The occurrence of five taxonomic units of this threatened crayfish in Italy clearly suggests that any conservation program and re-introduction plan should refer to the geographic distribution of each unit to ensure the preservation of independent genetic pools. Moreover, in the light of the recorded human effect on the distribution of the different evolutionary units, it is desirable that any population would be genetically screened before any management action. Particular attention is needed in the overlapping areas between species and subspecies where genetically distinct units can occur even within the same water body. To discriminate among Austropotamobius species, a rapid and economic screening may be based on the analysis of the six variable sites (Table 2); in the case of A. italicus, an additional genetic analysis will be necessary to establish the subspecies.

In Piedmont (North-Western Italy), we found a population (corresponding to no. 6 in Table 1 and Figure 1) with one Southern Italy haplotype (haplotype A13), which resulted from human translocations and not from natural migration (because of the distance between the distribution ranges of the two subspecies). This record is somewhat alarming since it shows that in the recent past uncontrolled re-introduction initiatives have been performed without any concern of the evolutionary history of the species. These attempts can be unsuccessful and economically wasteful due to the introduction of individuals that are not genetically adapted to that environment.
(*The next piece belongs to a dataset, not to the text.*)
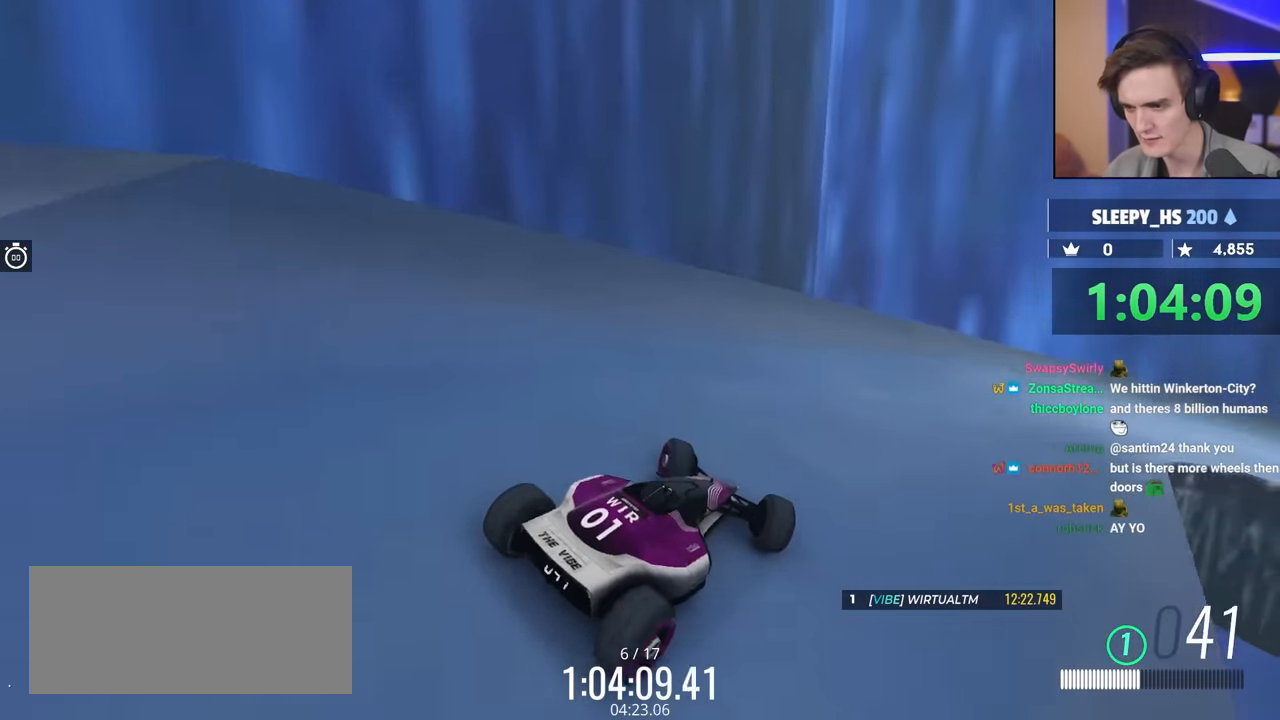
{"keys": [], "events": [[350, "left", "up"]]}
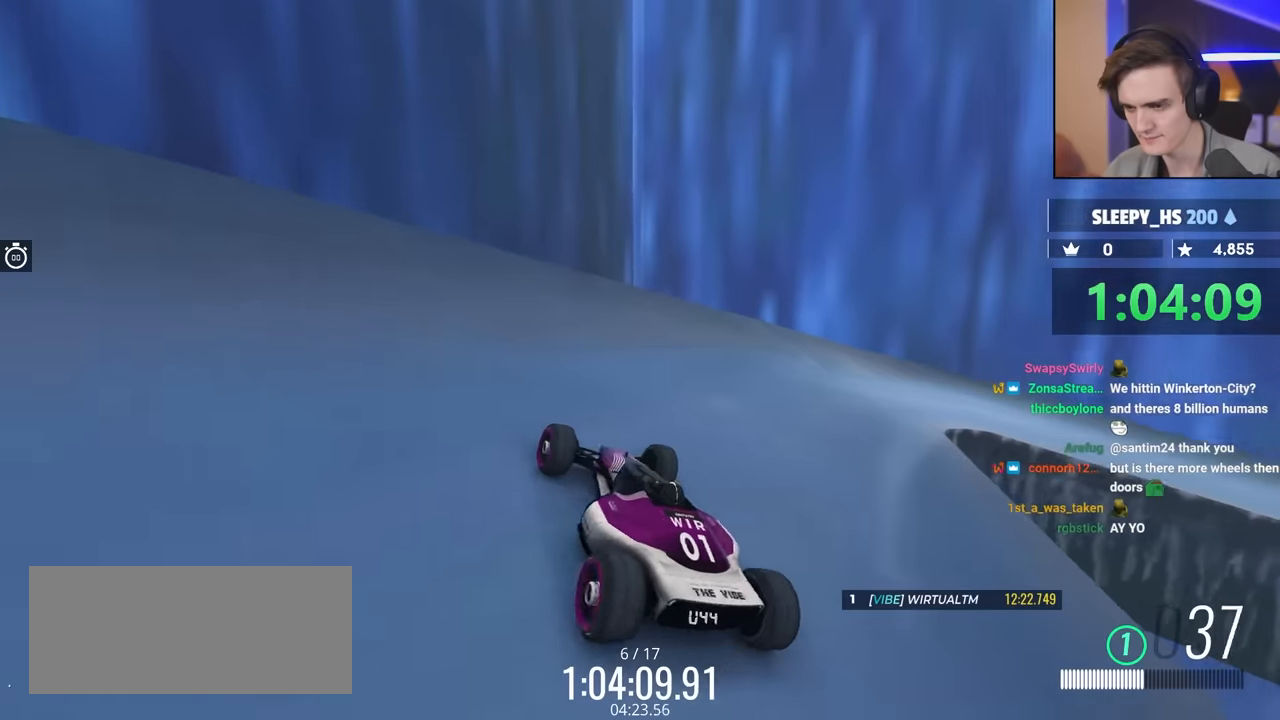
{"keys": ["right", "up"], "events": [[34, "up", "down"], [84, "right", "down"], [117, "right", "up"], [134, "up", "up"], [350, "right", "down"], [450, "up", "down"]]}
Besides, they can compromise the natural genetic pool of the species in the area of introduction, with the loss of genetic identity of local populations as a result of competition and hybridization between local and introduced individuals.

Future studies will be directed to identify within each lineage demographically and genetically independent populations that may be designated as separate management units (MUs; Moritz, 1994). Such knowledge will help define conservation priorities by identifying those populations with the highest genetic variability and therefore with the highest resistance to environmental changes (Soulé and Mills, 1992; Primack, 2000). Management efforts and economic resources should be concentrated on these populations.